Ci sono piatti che non dovrebbero nascere,  seguendo i dettami di ortodossia culinaria,  in quanto a tecnica ci preparazione e di cottura: però vengono lo stesso preparati e risultano pilastri della tradizione, rimpianti per chi non li riesce a preparare da solo in casa e comunque sempre molto graditi quando si trovano riproposti: è il caso delle braciole rifatte.braciole rifatte

Con nome diverso si possono trovare in varie regioni , ma la ricetta rimane più o meno quelle: fettine di manzo impanate, fritte e finite di cuocere in salsa di pomodoro; ovviamente le varianti sono innumerevoli e riguardano soprattutto l’impiego di spezie e l’aggiunta di altri ingredienti.
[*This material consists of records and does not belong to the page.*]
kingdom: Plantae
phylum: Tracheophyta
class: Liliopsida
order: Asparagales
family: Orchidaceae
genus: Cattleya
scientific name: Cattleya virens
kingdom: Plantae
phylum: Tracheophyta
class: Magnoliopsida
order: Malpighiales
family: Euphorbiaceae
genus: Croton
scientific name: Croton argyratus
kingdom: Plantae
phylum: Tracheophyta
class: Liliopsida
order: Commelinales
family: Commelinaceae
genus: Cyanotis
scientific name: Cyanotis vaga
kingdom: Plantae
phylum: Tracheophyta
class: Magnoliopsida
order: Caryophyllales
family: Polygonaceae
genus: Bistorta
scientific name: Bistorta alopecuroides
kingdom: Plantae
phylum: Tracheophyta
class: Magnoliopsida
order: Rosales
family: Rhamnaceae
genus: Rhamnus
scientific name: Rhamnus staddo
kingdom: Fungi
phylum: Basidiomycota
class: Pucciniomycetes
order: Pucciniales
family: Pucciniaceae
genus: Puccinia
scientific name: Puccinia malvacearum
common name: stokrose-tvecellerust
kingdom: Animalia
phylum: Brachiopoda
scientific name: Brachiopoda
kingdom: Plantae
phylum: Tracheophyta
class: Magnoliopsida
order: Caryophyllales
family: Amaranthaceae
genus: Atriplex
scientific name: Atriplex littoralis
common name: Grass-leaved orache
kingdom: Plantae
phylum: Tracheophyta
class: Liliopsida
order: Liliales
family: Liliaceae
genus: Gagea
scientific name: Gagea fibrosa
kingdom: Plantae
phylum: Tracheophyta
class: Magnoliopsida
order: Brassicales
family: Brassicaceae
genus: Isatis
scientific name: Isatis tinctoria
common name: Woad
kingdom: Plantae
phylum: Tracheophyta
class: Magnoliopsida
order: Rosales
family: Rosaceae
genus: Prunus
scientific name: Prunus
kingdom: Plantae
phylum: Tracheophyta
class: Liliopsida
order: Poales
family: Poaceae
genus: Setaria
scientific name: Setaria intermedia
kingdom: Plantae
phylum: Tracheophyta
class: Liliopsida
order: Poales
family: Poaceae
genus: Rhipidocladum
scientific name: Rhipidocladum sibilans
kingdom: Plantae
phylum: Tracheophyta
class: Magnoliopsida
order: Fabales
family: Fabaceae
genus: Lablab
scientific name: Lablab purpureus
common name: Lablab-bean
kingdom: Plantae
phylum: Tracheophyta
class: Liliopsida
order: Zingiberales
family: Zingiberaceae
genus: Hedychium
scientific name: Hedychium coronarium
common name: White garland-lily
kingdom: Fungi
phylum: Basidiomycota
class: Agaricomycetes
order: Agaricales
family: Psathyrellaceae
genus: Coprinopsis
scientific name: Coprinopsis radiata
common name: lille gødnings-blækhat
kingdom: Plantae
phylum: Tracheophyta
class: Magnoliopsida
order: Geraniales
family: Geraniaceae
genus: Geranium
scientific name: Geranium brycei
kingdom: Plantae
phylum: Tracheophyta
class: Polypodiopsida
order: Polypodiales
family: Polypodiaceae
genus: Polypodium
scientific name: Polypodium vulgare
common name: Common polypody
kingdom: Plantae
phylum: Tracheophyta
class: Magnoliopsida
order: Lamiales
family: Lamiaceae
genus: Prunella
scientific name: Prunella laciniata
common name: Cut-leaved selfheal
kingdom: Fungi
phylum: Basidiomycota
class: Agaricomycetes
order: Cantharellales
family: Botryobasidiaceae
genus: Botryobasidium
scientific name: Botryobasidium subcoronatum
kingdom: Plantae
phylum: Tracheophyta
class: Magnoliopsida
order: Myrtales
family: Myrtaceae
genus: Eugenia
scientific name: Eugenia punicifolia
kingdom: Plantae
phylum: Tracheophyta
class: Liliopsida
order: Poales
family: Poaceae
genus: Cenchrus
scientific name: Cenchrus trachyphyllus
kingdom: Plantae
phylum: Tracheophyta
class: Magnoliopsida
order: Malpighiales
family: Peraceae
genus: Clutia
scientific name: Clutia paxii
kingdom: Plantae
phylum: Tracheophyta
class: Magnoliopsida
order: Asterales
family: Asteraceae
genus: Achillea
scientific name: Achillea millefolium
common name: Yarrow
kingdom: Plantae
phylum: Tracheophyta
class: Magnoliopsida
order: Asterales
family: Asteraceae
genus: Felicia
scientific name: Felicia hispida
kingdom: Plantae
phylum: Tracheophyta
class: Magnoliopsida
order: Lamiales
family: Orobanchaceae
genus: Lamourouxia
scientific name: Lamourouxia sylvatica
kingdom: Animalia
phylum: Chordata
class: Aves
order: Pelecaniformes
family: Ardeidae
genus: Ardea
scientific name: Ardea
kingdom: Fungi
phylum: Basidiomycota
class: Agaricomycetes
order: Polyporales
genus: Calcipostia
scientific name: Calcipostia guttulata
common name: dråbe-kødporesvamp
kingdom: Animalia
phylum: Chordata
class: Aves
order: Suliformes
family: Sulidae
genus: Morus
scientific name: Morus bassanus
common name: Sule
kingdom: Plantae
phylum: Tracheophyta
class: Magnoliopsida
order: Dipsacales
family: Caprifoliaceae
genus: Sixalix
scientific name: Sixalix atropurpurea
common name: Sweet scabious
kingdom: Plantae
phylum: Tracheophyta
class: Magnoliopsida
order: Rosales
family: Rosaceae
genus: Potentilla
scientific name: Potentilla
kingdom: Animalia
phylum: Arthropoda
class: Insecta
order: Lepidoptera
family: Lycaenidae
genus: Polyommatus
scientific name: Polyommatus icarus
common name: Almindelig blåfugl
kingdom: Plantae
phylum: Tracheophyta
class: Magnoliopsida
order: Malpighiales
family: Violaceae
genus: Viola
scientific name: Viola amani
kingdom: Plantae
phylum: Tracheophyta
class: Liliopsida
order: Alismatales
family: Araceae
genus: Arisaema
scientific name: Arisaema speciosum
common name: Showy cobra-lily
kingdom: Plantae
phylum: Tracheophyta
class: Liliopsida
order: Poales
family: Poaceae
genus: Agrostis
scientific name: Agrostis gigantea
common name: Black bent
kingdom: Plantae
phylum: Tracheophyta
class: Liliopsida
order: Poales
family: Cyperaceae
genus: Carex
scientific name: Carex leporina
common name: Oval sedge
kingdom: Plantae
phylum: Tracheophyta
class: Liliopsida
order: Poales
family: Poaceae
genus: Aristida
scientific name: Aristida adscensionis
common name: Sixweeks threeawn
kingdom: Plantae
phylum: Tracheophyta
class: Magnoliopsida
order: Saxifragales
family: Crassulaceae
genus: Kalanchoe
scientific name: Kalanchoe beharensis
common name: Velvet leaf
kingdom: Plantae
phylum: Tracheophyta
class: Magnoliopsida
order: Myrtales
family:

Calcolo circa tre fettine sottili di manzo a testa, circa 120 g di carne a testa , che evito di lasciare troppo grandi e divido a metà. Farina, uovo sbattuto salato e pangrattato sono impiegati per la panatura. Per la salsa utilizzo pomodori pelati e passati , circa 800 g per fare una salsa comoda per 6 persone. Due spicchi di aglio e mezzo scalogno li trito e li faccio stufare a fuoco basso in padella con olio EVO, salandoli e facendo sciogliere un paio di filetti di acciuga  conservati sott’olio. Spezzo un peperoncino, quindi aggiungo i pelati, salo leggermente e faccio cuocere. Metto poco pepe bianco a fine cottura, dopo circa venti minuti e aggiungo poco basilico. A parte, prendo i capperi piccoli, meglio quelli sott’aceto, li sciacquo, li asciugo e li aggiungo con poco origano. Le braciole cuociono nella salsa almeno 10 minuti. Riposo per 5 minuti una volta tolte dal fornello , quindi le servo con prezzemolo tritato sopra. Servite tiepide fanno la loro bella figura in primavera estate!